■ ESTRATTO SCELTO:
↓

La nostra M12 Trail in 8,5×55 Blaser.

Non capita tutti i giorni di poter lavorare su un impianto balistico del tutto nuovo, è il sogno di ogni appassionato di ricarica. Poter sperimentare su qualcosa di mai visto prima è pura libidine, vera esplorazione. Mesi fa iniziammo a raccogliere quel poco materiale che era disponibile, e la complessa ricerca delle componenti di ricarica. Se ai tempi dello sviluppo delle ricariche per il 7×66 Vom Hofe il reperimento dei bossoli era stato difficoltoso, riuscire a procurarsi i Dies e i bossoli di un calibro pressochè sconosciuto perchè nuovissimo è stato ancora peggio. Appena ci confermarono la possibilità di testare il neonato 8,5×55 ordinai gli unici Dies in misura standard disponibili. Particolarità pressochè unica, tutti i Dies in 8,5×55 hanno diametro di 1 1/4″-12, quindi a meno di avvitarlo direttamente sulla filettatura della pressa richiedeva una diversa soluzione. Dopo qualche ora sul Web ho scovato un Dies set della Lee con diametro 7/8″x 14, lo standard comune. Ho ordinato il Set ma il rivenditore, Reimer Johannsen, mi ha comunicato subito che ci sarebbe voluto del tempo. E ci sono voluti mesi, ma alla fine i Dies sono arrivati, pochi giorni prima che le Carabine ci fossero consegnate. Non essendo momentaneamente disponibili caricamenti commerciali abbiamo cominciato a cercare bossoli nuovi o usati. Compito arduo, dato che nessuno li aveva disponibili e nemmeno bossoli di primo sparo erano reperibili. Rischiavamo di vedere arrivare le armi senza poterle provare e portare a caccia, la peggiore delle disfatte. Ma nella necessità e nella mancanza, nessuno più di un italiano sa escogitare una soluzione… Abbiamo iniziato a studiare tutte le cartucce da cui si potessero ricavare bossoli per fire forming, e dopo qualche esperimento avevamo ottenuto qualche risultato incoraggiante partendo da bossoli in .300 WSM. Chiaramente il lavoro era lungo, improbo e molto noioso.

↑

■ COMPITI DA SVOLGERE:
• A. Nel brano sull'8,5×55 Blaser, da quali bossoli si è partiti per ottenere i primi risultati incoraggianti con il fire forming?
• B. Prosegui il brano sull'8,5×55 Blaser partendo dalla sua ultima frase.

■ DATI FORNITI:
↓

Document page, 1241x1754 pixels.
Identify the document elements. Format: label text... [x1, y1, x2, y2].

↑
↓

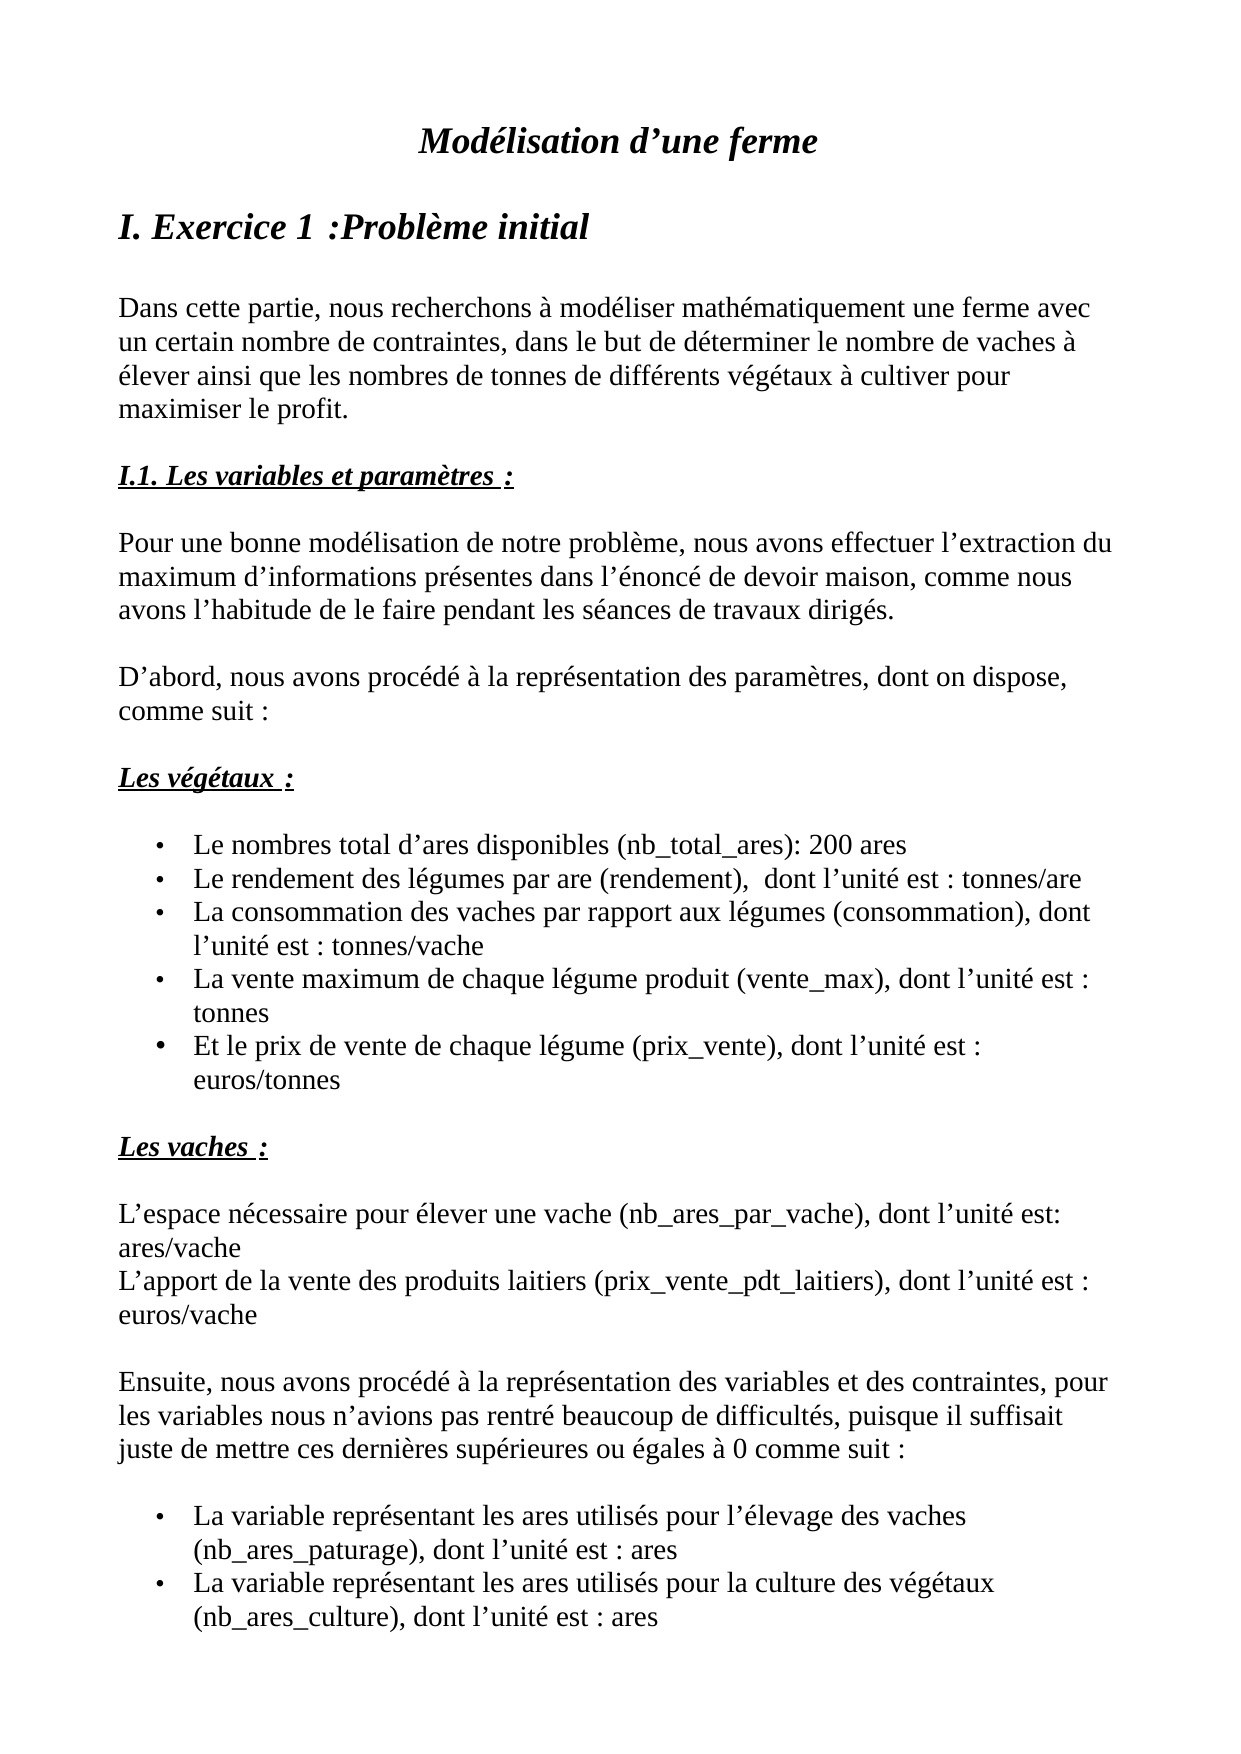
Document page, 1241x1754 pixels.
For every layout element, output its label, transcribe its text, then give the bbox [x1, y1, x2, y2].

↑

■ ESITI DEI COMPITI:
• A. Da bossoli in .300 WSM.

• B.
Quel che serve per iniziare..

Avevamo già in passato acquistato bossoli introvabili dalla ottima SHM,  Süddeutschen Hülsenmanufaktur, e tentare non costava nulla. Interpellati risposero di avere 1500 bossoli disponibili per la pronta consegna. Non ce ne servivano così tanti, e avevamo risolto il problema. In 3 giorni eravamo pronti a partire con le prove di ricarica. Avevamo scelto tre differenti palle per iniziare i test in poligono. Una classica in piombo, onesta ed economica: Speer Hot Cor da 200 grani destinata ad accompagnarmi in battuta e nel recupero di eventuali suidi feriti. Una Lead free di peso medio alto, la ottima Fox Classic da 185 grani, ed infine una massiccia Swift A-Frame da 225 grani, la palla più affidabile in assoluto quando si parla di Big Game. Non rimaneva che mettersi al computer ed elaborare su Quickload delle ricariche virtuali. Cosa tutt’altro che semplice giacchè su questo calibro, per ovvi motivi, non esiste bibliografia, non ci sono articoli, prove; sui forum è una chimera di cui molti parlano ma pochi conoscono. Ma in fondo questo è quello che cercavamo e con questo volevamo misurarci.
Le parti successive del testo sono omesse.